____ Trecho do documento
Não há dúvidas de que a comemoração dos 100 anos de D. Helena mexeu com todo mundo. Em primeiro lugar, pelo ineditismo da situação. É muito raro ver alguém chegar aos 100 anos e principalmente, andando, conversando e interagindo com todos, como ela fez. Foi muito bom poder abraçá-la e dizer o que ela representou na vida de tanta gente. Em segundo lugar, porque essa data acabou provocando um grande e delicioso reencontro.

De repente, estávamos juntos outra vez, trocando lembranças da infância e experimentando o sabor das saudades de cada um... Foi como se, de repente, o tempo houvesse parado e zerado todas as nossas diferenças. De braços cruzados, ele nos fez crianças outra vez e, comovido, assistiu aos abraços que tantas vezes deixamos de dar...
________
____ Dados para análise
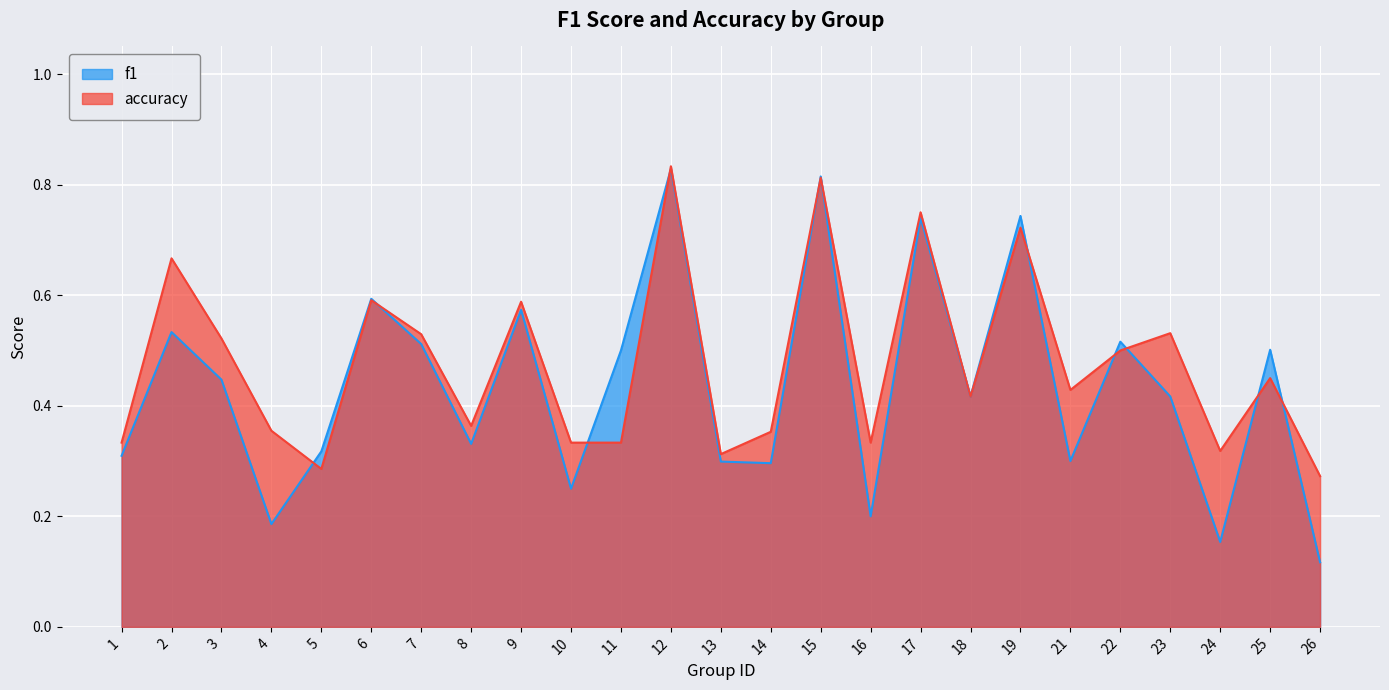

What is the difference between the maximum and minimum values in the f1 series?

0.7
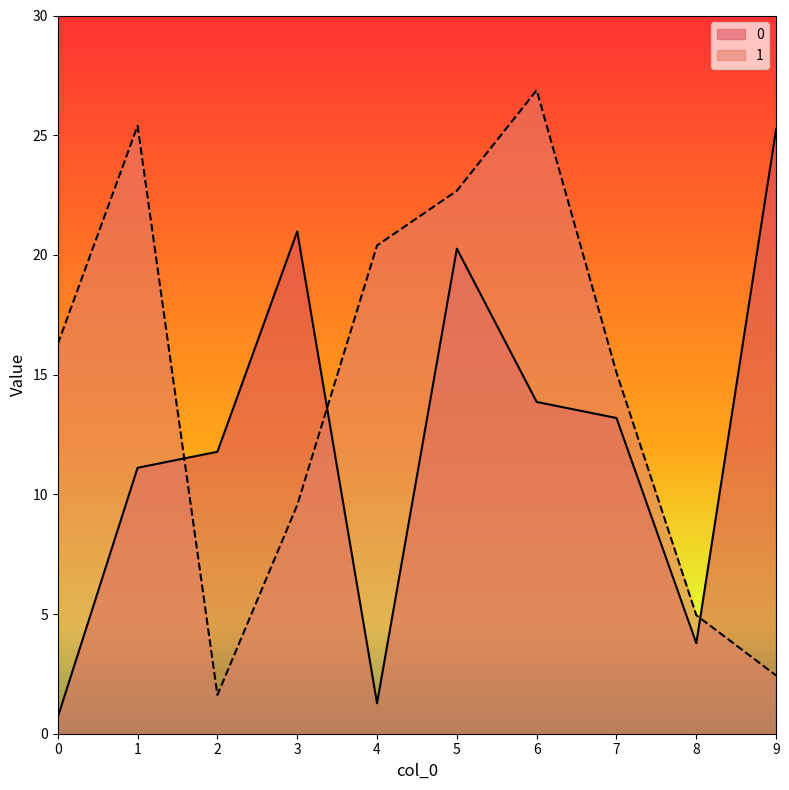

Reading left to right, what are all the values shown in this chart?

0: 0.7	11.1	11.8	21.0	1.3	20.3	13.9	13.2	3.8	25.3
1: 16.3	25.4	1.6	9.6	20.4	22.7	26.9	15.1	5.0	2.4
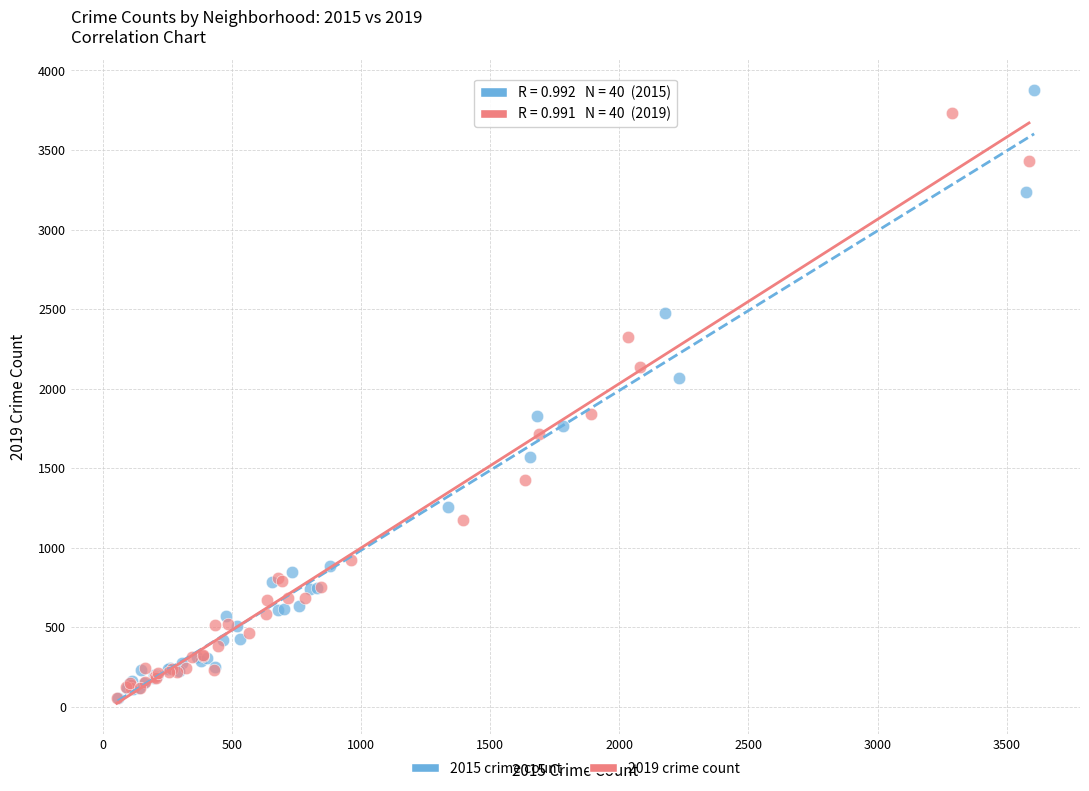

Which series has the widest spread of Y values?

2015 crime count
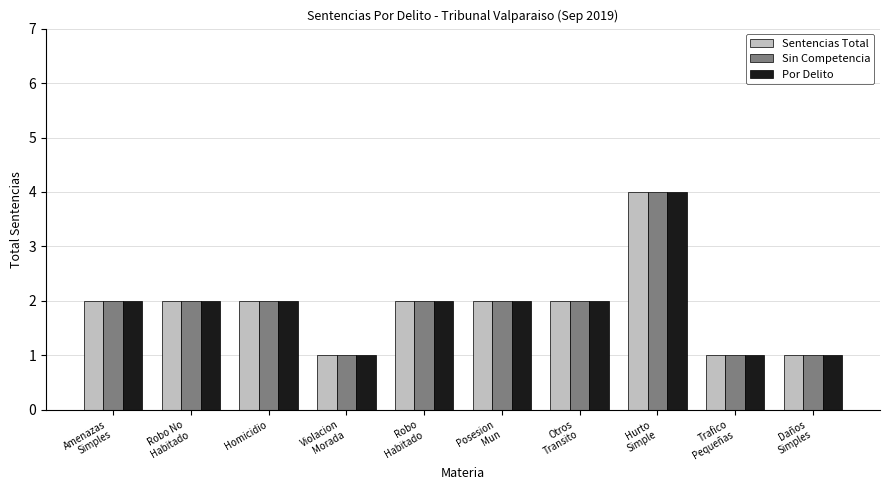

What is the maximum value for Sin Competencia?

4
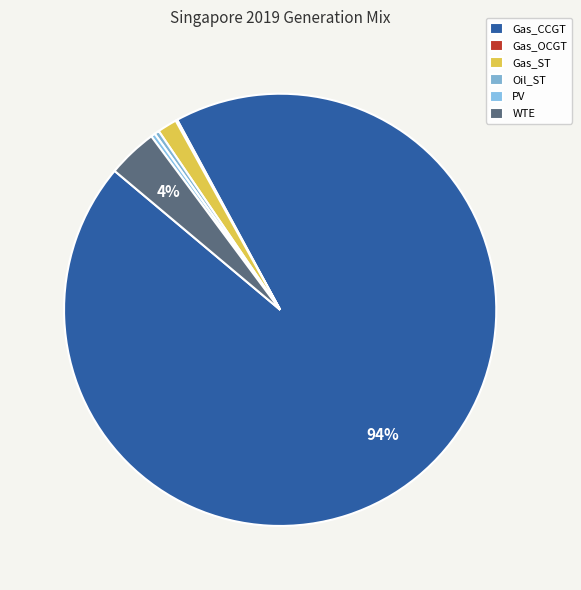

Which category has the biggest portion of the pie?

Gas_CCGT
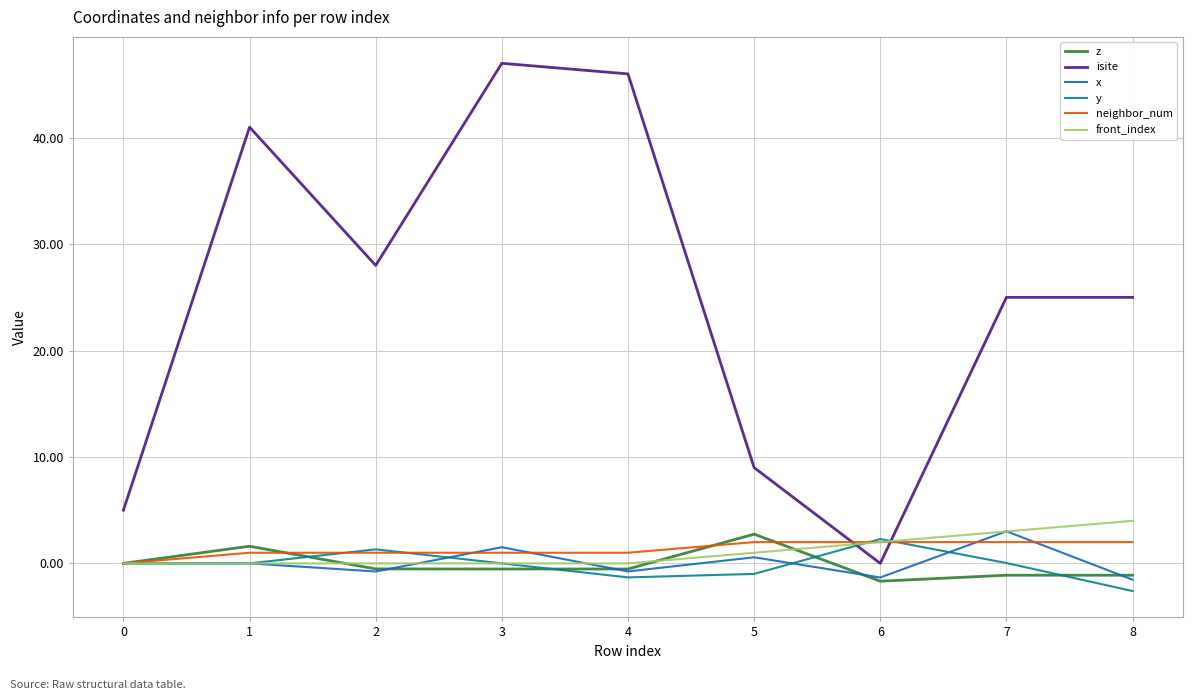

Which series has the widest spread of values?

isite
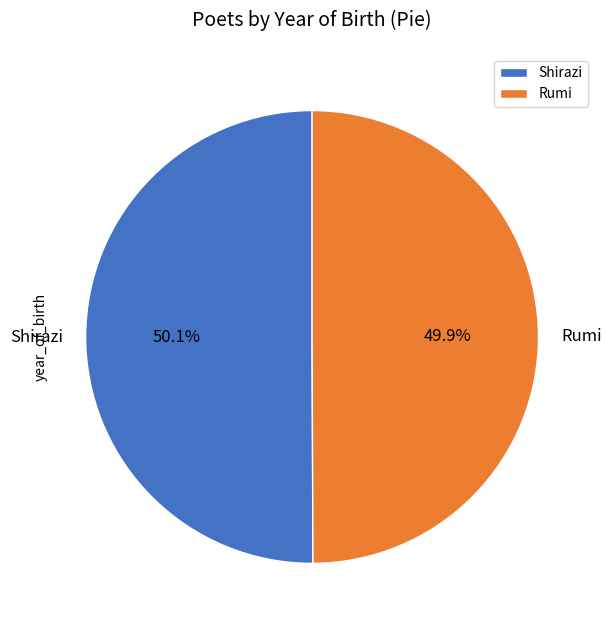

True or false: Rumi accounts for 50% of the total.

True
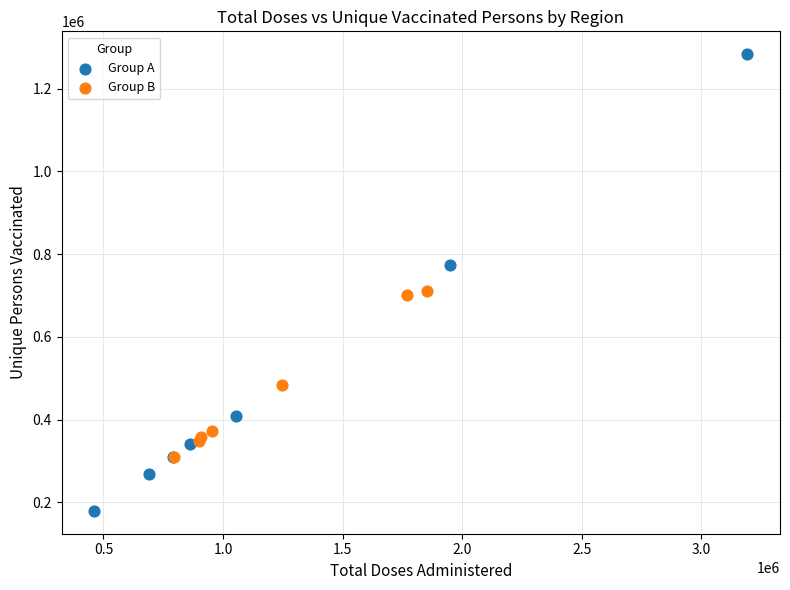

Which series reaches the maximum Y coordinate?

Group A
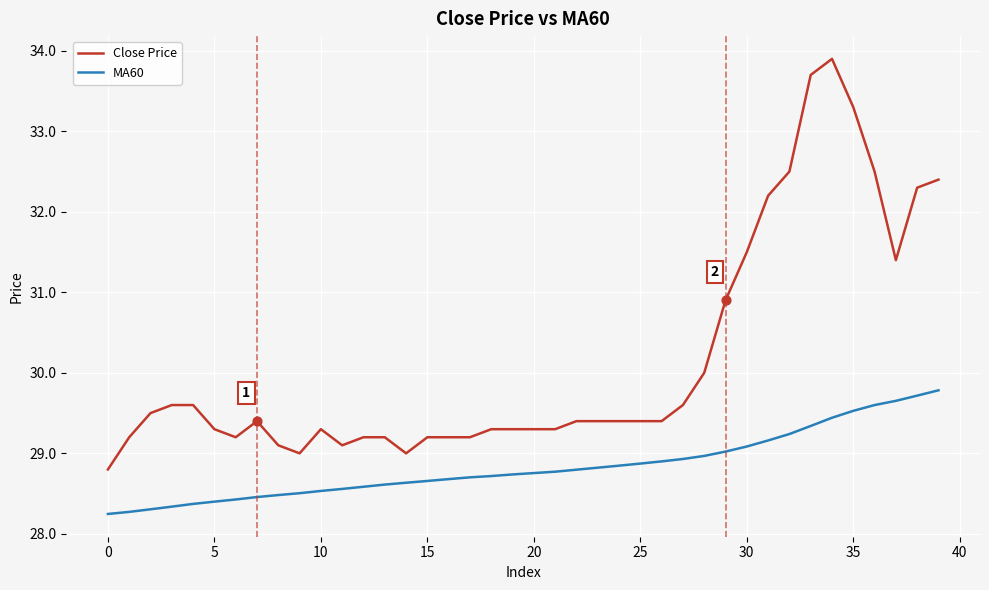

Which series has the largest total across all categories?

Close Price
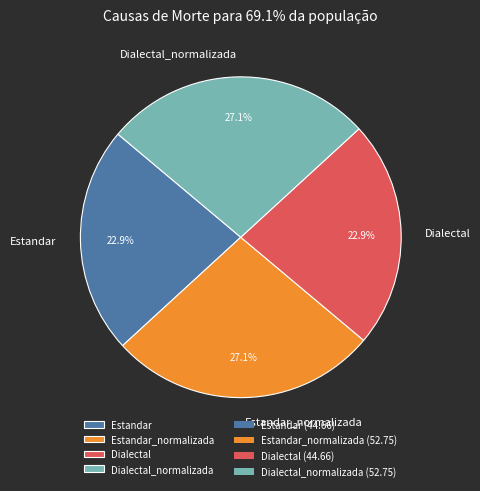

How much of the chart is everything except Estandar_normalizada?

72.9%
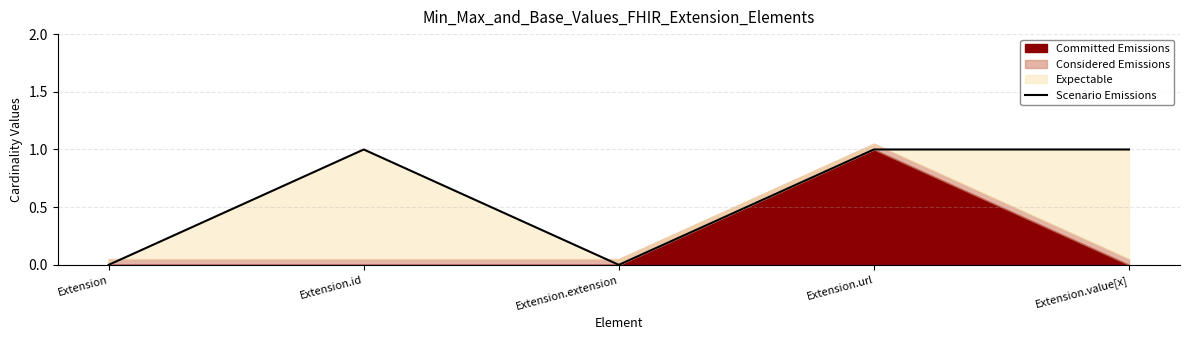

Between Extension.value[x] and Extension, which is larger?

Extension.value[x]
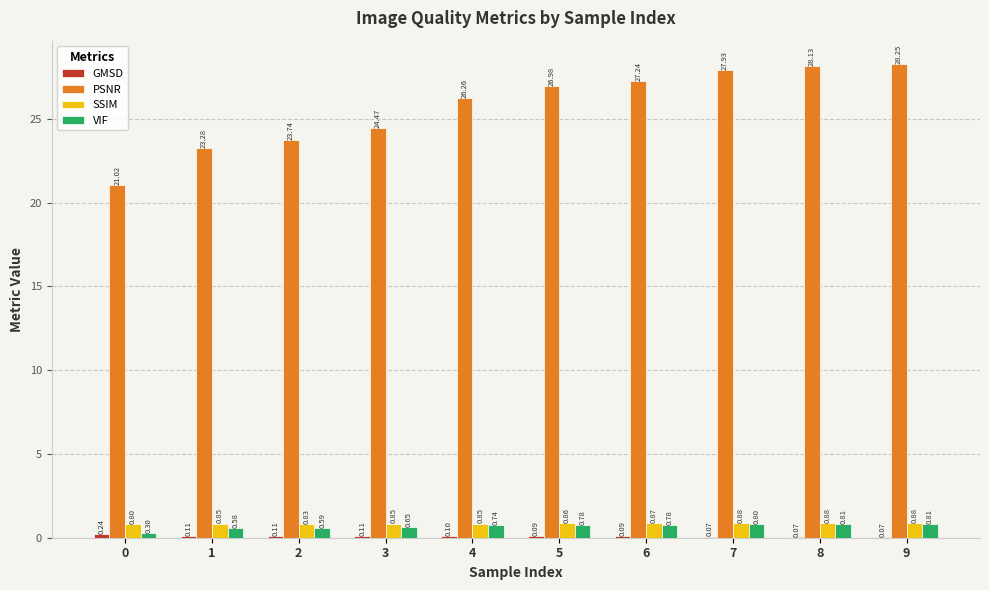

What is the sum of the PSNR values at 6 and 1?

50.5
________
## Requisitos da tarefa
- A) Segundo o texto sobre o centenário de D. Helena, qual foi o segundo motivo pelo qual a comemoração mexeu com todo mundo?
- B) Por favor, reproduza fielmente um trecho do texto sobre o centenário de D. Helena, começando nas palavras "Não há dúvidas" e parando logo depois de "e delicioso reencontro.".
- C) Dê continuidade ao texto sobre o centenário de D. Helena, escrevendo o que vem depois da última frase apresentada.

## Lista de respostas
- A) Essa data acabou provocando um grande e delicioso reencontro.

- B)
Não há dúvidas de que a comemoração dos 100 anos de D. Helena mexeu com todo mundo. Em primeiro lugar, pelo ineditismo da situação. É muito raro ver alguém chegar aos 100 anos e principalmente, andando, conversando e interagindo com todos, como ela fez. Foi muito bom poder abraçá-la e dizer o que ela representou na vida de tanta gente. Em segundo lugar, porque essa data acabou provocando um grande e delicioso reencontro.

- C)
Há um não sei quê de misterioso nesses encontros de ex-colegas que acabam nos desarrumando por dentro. Ninguém que vai a um desses reencontros volta do mesmo jeito. É como se ali a gente tornasse a se encontrar com o menino que fomos um dia e tivéssemos a chance de reler a nossa história. E relendo, nos deparássemos com alguns parágrafos que não ficaram bem escritos... Que bom seria se pudéssemos apagá-los...! E eis que, de repente, surge a "borracha”, sob a forma de um abraço inesperado... Em outro pedaço da história, encontramos frases inteiras, escritas a lápis, com aquela letra insegura de criança que nem imaginava que aquilo, um dia, teria algum valor. E nos surpreendemos procurando “uma caneta”, para "passarmos a limpo" todo aquele parágrafo... E de repente surge “a caneta”, sob a forma de um olhar silencioso de um amigo muito querido daquele tempo que, ao contrário de tantos, não deixou que o tempo apagasse a nossa amizade...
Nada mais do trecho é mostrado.